[Dataset excerpts]:
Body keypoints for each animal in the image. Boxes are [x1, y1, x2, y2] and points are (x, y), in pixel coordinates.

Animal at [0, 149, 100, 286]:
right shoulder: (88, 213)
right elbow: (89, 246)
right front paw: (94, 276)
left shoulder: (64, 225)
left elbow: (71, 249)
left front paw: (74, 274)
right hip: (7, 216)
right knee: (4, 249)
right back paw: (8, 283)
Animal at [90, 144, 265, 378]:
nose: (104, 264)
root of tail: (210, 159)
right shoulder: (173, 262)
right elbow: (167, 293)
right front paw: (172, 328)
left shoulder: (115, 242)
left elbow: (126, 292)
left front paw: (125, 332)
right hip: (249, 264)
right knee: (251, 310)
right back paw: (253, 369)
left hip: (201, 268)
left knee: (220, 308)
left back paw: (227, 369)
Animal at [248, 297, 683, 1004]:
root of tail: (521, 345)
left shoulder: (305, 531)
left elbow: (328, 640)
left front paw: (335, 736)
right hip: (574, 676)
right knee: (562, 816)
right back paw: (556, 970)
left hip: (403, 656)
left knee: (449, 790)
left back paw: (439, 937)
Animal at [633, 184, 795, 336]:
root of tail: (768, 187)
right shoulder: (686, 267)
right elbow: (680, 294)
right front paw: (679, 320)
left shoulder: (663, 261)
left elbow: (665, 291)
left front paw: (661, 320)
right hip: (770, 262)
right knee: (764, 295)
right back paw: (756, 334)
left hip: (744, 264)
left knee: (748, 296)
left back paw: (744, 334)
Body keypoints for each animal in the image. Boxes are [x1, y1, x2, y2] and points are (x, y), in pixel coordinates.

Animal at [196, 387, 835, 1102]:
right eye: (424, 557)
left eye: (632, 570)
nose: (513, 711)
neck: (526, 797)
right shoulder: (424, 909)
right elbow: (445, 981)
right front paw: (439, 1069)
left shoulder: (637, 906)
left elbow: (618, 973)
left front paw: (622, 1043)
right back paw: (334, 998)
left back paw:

[What needs to be done]:
Without any change, write the listing out again.

[Solution to the problem]:
Body keypoints for each animal in the image. Boxes are [x1, y1, x2, y2] and points are (x, y), in pixel coordinates.

Animal at [0, 149, 100, 286]:
right shoulder: (88, 213)
right elbow: (89, 246)
right front paw: (94, 276)
left shoulder: (64, 225)
left elbow: (71, 249)
left front paw: (74, 274)
right hip: (7, 216)
right knee: (4, 249)
right back paw: (8, 283)
Animal at [90, 144, 265, 378]:
nose: (104, 264)
root of tail: (210, 159)
right shoulder: (173, 262)
right elbow: (167, 293)
right front paw: (172, 328)
left shoulder: (115, 242)
left elbow: (126, 292)
left front paw: (125, 332)
right hip: (249, 264)
right knee: (251, 310)
right back paw: (253, 369)
left hip: (201, 268)
left knee: (220, 308)
left back paw: (227, 369)
Animal at [248, 297, 683, 1004]:
root of tail: (521, 345)
left shoulder: (305, 531)
left elbow: (328, 640)
left front paw: (335, 736)
right hip: (574, 676)
right knee: (562, 816)
right back paw: (556, 970)
left hip: (403, 656)
left knee: (449, 790)
left back paw: (439, 937)
Animal at [633, 184, 795, 336]:
root of tail: (768, 187)
right shoulder: (686, 267)
right elbow: (680, 294)
right front paw: (679, 320)
left shoulder: (663, 261)
left elbow: (665, 291)
left front paw: (661, 320)
right hip: (770, 262)
right knee: (764, 295)
right back paw: (756, 334)
left hip: (744, 264)
left knee: (748, 296)
left back paw: (744, 334)
Body keypoints for each animal in the image. Boxes are [x1, y1, x2, y2] and points are (x, y), in pixel coordinates.

Animal at [196, 387, 835, 1102]:
right eye: (424, 557)
left eye: (632, 570)
nose: (513, 711)
neck: (526, 797)
right shoulder: (424, 909)
right elbow: (445, 981)
right front paw: (439, 1069)
left shoulder: (637, 906)
left elbow: (618, 973)
left front paw: (622, 1043)
right back paw: (334, 998)
left back paw:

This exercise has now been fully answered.